--- Passage shown ---

By Mike Adeyemi
As the Ramadan season enters fourth week, operators of cool spots, restaurants and eateries within Ilorin metropolis of Kwara State, have continued to groan over decline in patronage and profit.
Checks by our reporter at the weekend revealed that some of the operators have suspended business activities due to low turnout of customers.
A beer parlour operator, Mr. Sunday Johnson of Ubong Cool Spot and Restaurant along Stadium road lamented that his business has witnessed a downturn since commencement of the fasting period.
He said, “My business has witnessed a sharp decline in sales by 45 per cent owing to the Ramadan period”, adding that it has affected his daily income.
“The sales was not what we had prior the holy month of Ramadan. The sales has dropped by 45 percent and since there is no other business, I had to cope with the situation, “Johnson added
Similarly, Mrs. Elizabeth Olumuyegun of Miliki Cool Spot decried the low patronage her business is witnessing presently, adding that she recorded about 80 per cent shortfall in sales since the commencement of Ramadan.
“Most of our customers are Muslims and they shunned consumption of liquor during fasting period. Before now, on the average I sell N20,000 to N35,000 worth of pepper soup alone.
Olumuyegun said what is keeping her in business is just about 10 per cent Christian customers who consume a very small fraction of her commodity.
“What is keeping us alive now in the business is the savings we had before the commencement of Ramadan. I used to sell over 50 crates of beer before Ramadan, but at present hardly do we sell 5 crates, “she said.
In her reaction, the Chairperson of Cool Spot Association, Zone 5, Mrs. Afusat Afolabi alluded to that fact that sales are low.

--- Provided data ---

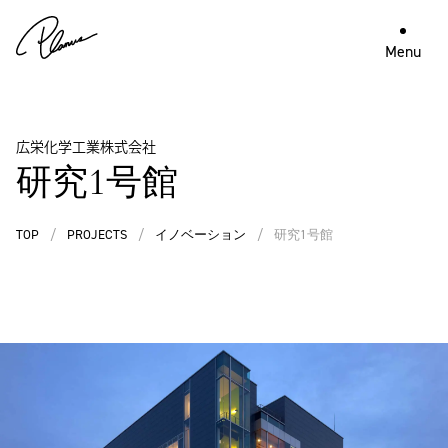
Menu
広栄化学工業株式会社
研究1号館
TOP
/
PROJECTS
/
イノベーション
/
研究1号館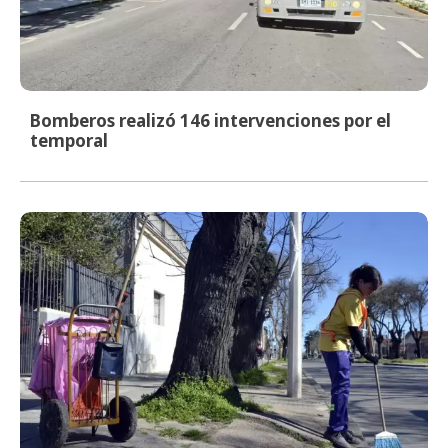
Bomberos realizó 146 intervenciones por el
temporal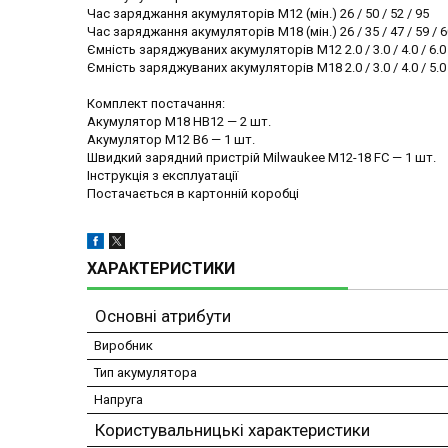
Час заряджання акумуляторів M12 (мін.) 26 / 50 / 52 / 95
Час заряджання акумуляторів M18 (мін.) 26 / 35 / 47 / 59 / 60 
Ємність заряджуваних акумуляторів M12 2.0 / 3.0 / 4.0 / 6.0
Ємність заряджуваних акумуляторів M18 2.0 / 3.0 / 4.0 / 5.0 / 5.
Комплект постачання:
Акумулятор M18 HB12 — 2 шт.
Акумулятор M12 B6 — 1 шт.
Швидкий зарядний пристрій Milwaukee M12-18 FC — 1 шт.
Інструкція з експлуатації
Постачається в картонній коробці
ХАРАКТЕРИСТИКИ
Основні атрибути
Виробник
Тип акумулятора
Напруга
Користувальницькі характеристики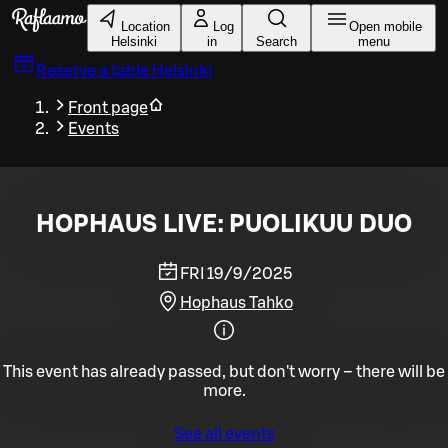
Skip to main content
Location
Log
Open mobile
Helsinki
in
Search
menu
Reserve a table
Helsinki
Front page
Events
HOPHAUS LIVE: PUOLIKUU DUO
FRI 19/9/2025
Hophaus Tahko
This event has already passed, but don't worry – there will be
more.
See all events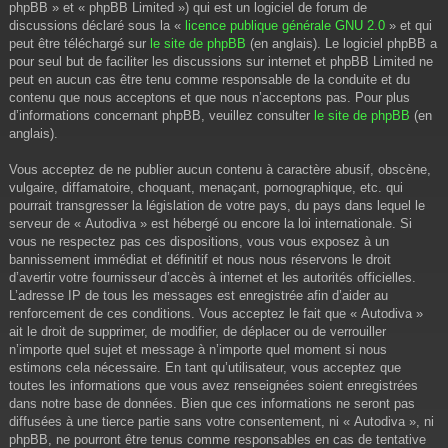
phpBB » et « phpBB Limited ») qui est un logiciel de forum de
discussions déclaré sous la «
licence publique générale GNU 2.0
» et qui
peut être téléchargé sur
le site de phpBB
(en anglais). Le logiciel phpBB a
pour seul but de faciliter les discussions sur internet et phpBB Limited ne
peut en aucun cas être tenu comme responsable de la conduite et du
contenu que nous acceptons et que nous n’acceptons pas. Pour plus
d’informations concernant phpBB, veuillez consulter
le site de phpBB
(en
anglais).
Vous acceptez de ne publier aucun contenu à caractère abusif, obscène,
vulgaire, diffamatoire, choquant, menaçant, pornographique, etc. qui
pourrait transgresser la législation de votre pays, du pays dans lequel le
serveur de « Autodiva » est hébergé ou encore la loi internationale. Si
vous ne respectez pas ces dispositions, vous vous exposez à un
bannissement immédiat et définitif et nous nous réservons le droit
d’avertir votre fournisseur d’accès à internet et les autorités officielles.
L’adresse IP de tous les messages est enregistrée afin d’aider au
renforcement de ces conditions. Vous acceptez le fait que « Autodiva »
ait le droit de supprimer, de modifier, de déplacer ou de verrouiller
n’importe quel sujet et message à n’importe quel moment si nous
estimons cela nécessaire. En tant qu’utilisateur, vous acceptez que
toutes les informations que vous avez renseignées soient enregistrées
dans notre base de données. Bien que ces informations ne seront pas
diffusées à une tierce partie sans votre consentement, ni « Autodiva », ni
phpBB, ne pourront être tenus comme responsables en cas de tentative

---

To do: List every person named in the article on Ramadan sales in Ilorin, including the byline, and give the role or business the article links to each.

Written answer:
- Mike Adeyemi: the byline
- Mr. Sunday Johnson: beer parlour operator of Ubong Cool Spot and Restaurant along Stadium road
- Mrs. Elizabeth Olumuyegun: of Miliki Cool Spot
- Mrs. Afusat Afolabi: Chairperson of Cool Spot Association, Zone 5